I’m not sure that the Northwest has a regional pizza tradition that is defined and recognized, but if we did, Seabeck might be tied with Seattle’s Northlake Tavern as our Kardashian level trendsetter. Seabeck Pizza flexes hard with its quintessential PNW pie; a pizza built on a “more is more” philosophy that feels gloriously and unselfconsciously uninformed by any Italian tradition that wasn’t pronounced with a hard “I”. The crust was deep, the quantity of cheese felt like a dare — a dare that was specifically designed to hide the bounty of toppings under a thick veil of lactose secrecy, not because it was embarrassed of what was under there. This was Seabeck Pizza. It demanded your trust two bites before it earned it. Respect.

Dine-in wasn’t an option, so we took our greasy box down the empty dock and ate onboard. There wasn’t a cannon shot at sunset, no cinnamon roll delivery at breakfast. In the morning, we oatmealed in a gray drizzle, then cast off our lines and steamed north and homeward. Seabeck cared enough about us to let us leave in modest anonymity.

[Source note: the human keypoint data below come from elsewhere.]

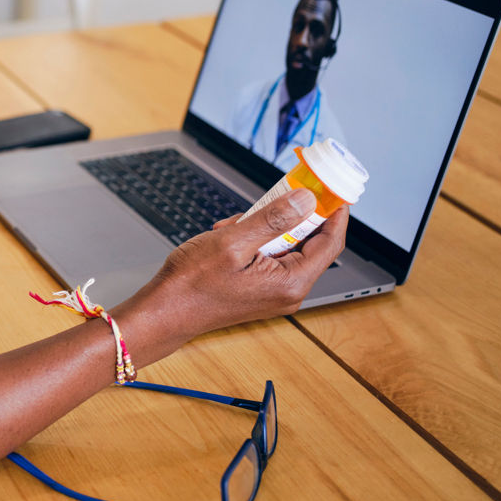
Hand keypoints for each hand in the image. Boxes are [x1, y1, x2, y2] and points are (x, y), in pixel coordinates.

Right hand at [115, 188, 346, 349]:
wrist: (165, 311)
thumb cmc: (192, 283)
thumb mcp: (234, 241)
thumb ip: (274, 219)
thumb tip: (306, 201)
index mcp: (290, 283)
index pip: (330, 243)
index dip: (334, 213)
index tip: (332, 189)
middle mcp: (288, 292)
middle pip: (308, 243)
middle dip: (292, 216)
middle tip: (278, 193)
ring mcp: (274, 293)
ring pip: (285, 247)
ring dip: (266, 227)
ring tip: (235, 223)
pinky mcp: (260, 290)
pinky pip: (270, 257)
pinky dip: (255, 241)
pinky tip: (230, 236)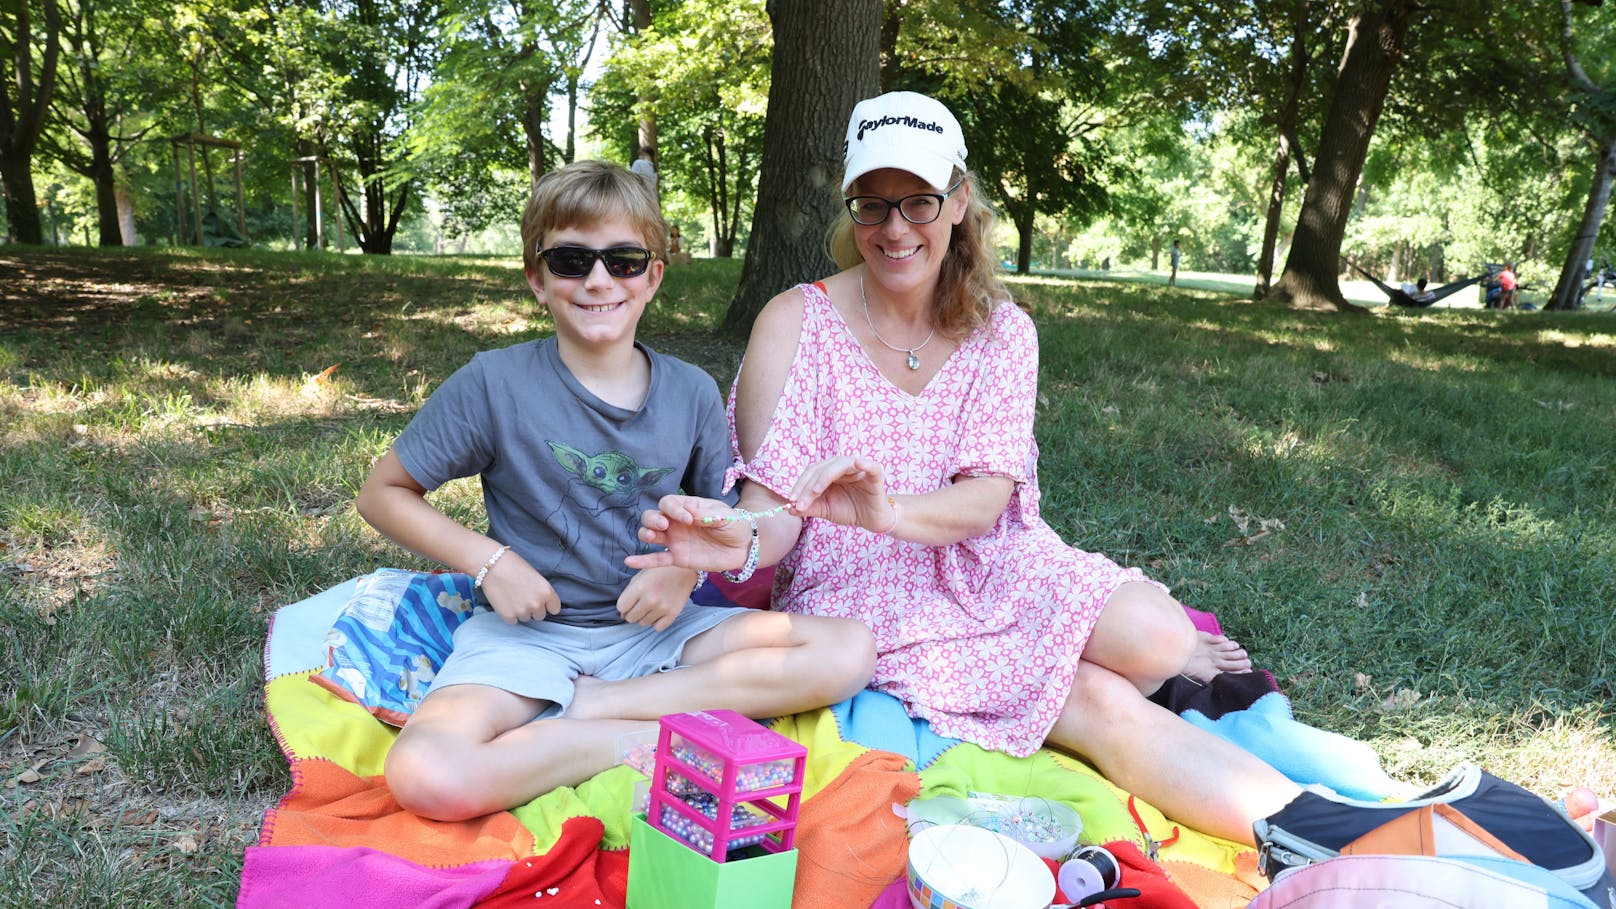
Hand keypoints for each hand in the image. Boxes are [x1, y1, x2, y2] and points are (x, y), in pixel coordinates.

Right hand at [478, 550, 561, 623]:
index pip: (555, 609)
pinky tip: (505, 601)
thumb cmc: (515, 566)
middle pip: (540, 615)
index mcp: (547, 593)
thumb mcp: (536, 577)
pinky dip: (510, 614)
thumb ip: (541, 592)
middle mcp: (537, 604)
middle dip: (533, 609)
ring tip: (512, 597)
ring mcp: (522, 612)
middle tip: (523, 597)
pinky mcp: (508, 617)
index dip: (547, 605)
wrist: (493, 565)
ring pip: (526, 618)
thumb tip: (542, 604)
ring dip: (521, 611)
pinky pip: (513, 621)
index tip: (541, 601)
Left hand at [617, 566, 696, 630]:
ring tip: (650, 606)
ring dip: (644, 616)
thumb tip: (622, 613)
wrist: (684, 570)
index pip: (621, 607)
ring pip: (643, 623)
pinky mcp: (673, 614)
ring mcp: (662, 608)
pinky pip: (657, 627)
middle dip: (631, 612)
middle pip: (631, 618)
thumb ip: (628, 592)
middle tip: (639, 605)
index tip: (629, 602)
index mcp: (640, 587)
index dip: (623, 605)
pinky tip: (658, 612)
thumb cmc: (660, 571)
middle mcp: (651, 599)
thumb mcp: (640, 575)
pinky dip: (656, 622)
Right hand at [626, 494, 751, 570]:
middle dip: (652, 519)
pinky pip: (656, 560)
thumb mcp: (725, 516)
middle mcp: (676, 523)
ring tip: (651, 537)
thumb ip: (708, 514)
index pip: (668, 503)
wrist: (743, 547)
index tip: (689, 519)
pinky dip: (642, 561)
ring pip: (650, 535)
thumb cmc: (734, 525)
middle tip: (664, 525)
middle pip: (652, 516)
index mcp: (687, 508)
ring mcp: (675, 541)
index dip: (673, 509)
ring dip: (645, 534)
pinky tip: (629, 561)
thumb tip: (690, 515)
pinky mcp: (677, 558)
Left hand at [789, 456, 896, 532]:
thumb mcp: (825, 510)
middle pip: (821, 468)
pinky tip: (859, 464)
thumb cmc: (850, 510)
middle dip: (807, 486)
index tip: (791, 501)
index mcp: (830, 471)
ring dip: (824, 478)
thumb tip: (788, 509)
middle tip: (800, 503)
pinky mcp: (875, 476)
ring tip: (815, 492)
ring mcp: (859, 469)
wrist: (871, 520)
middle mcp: (843, 466)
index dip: (800, 485)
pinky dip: (866, 464)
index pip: (811, 472)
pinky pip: (872, 467)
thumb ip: (809, 507)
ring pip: (839, 465)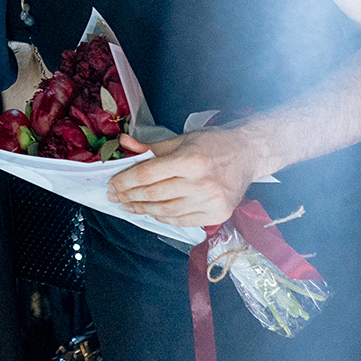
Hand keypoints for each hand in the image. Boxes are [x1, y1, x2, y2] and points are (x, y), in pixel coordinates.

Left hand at [106, 127, 262, 227]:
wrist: (248, 154)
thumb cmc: (213, 144)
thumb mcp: (180, 140)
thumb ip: (150, 148)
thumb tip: (123, 144)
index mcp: (190, 160)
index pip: (147, 174)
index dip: (125, 181)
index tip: (112, 184)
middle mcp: (201, 183)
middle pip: (154, 194)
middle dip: (129, 196)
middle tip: (115, 197)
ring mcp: (210, 201)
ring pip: (165, 211)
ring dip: (143, 210)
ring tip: (129, 206)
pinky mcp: (218, 214)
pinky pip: (182, 220)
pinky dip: (163, 218)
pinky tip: (152, 213)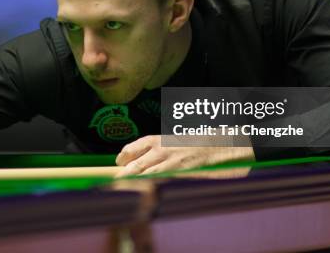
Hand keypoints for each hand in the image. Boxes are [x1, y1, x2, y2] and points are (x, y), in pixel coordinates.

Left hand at [115, 135, 254, 176]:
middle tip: (113, 180)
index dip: (123, 156)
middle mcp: (161, 150)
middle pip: (135, 164)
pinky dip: (150, 186)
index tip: (118, 162)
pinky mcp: (178, 173)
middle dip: (123, 174)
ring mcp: (170, 163)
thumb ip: (156, 148)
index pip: (132, 147)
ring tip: (122, 189)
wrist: (215, 145)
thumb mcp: (170, 139)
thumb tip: (138, 157)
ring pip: (145, 175)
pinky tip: (143, 191)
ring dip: (133, 183)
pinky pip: (160, 181)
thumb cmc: (192, 142)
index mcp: (158, 139)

So closed our Hood Canal adventure. Would we do it again? Hard maybe. Either way, it was worth it to restore my faith in this PNW we call home and the people who live here. Data point of one, but I say this: head to Hood Canal, anchor off of Seabeck, eat the pizza, embrace the nothing, and reconnect with the Washington of yore. If you pay attention, you can still smell the clam juice.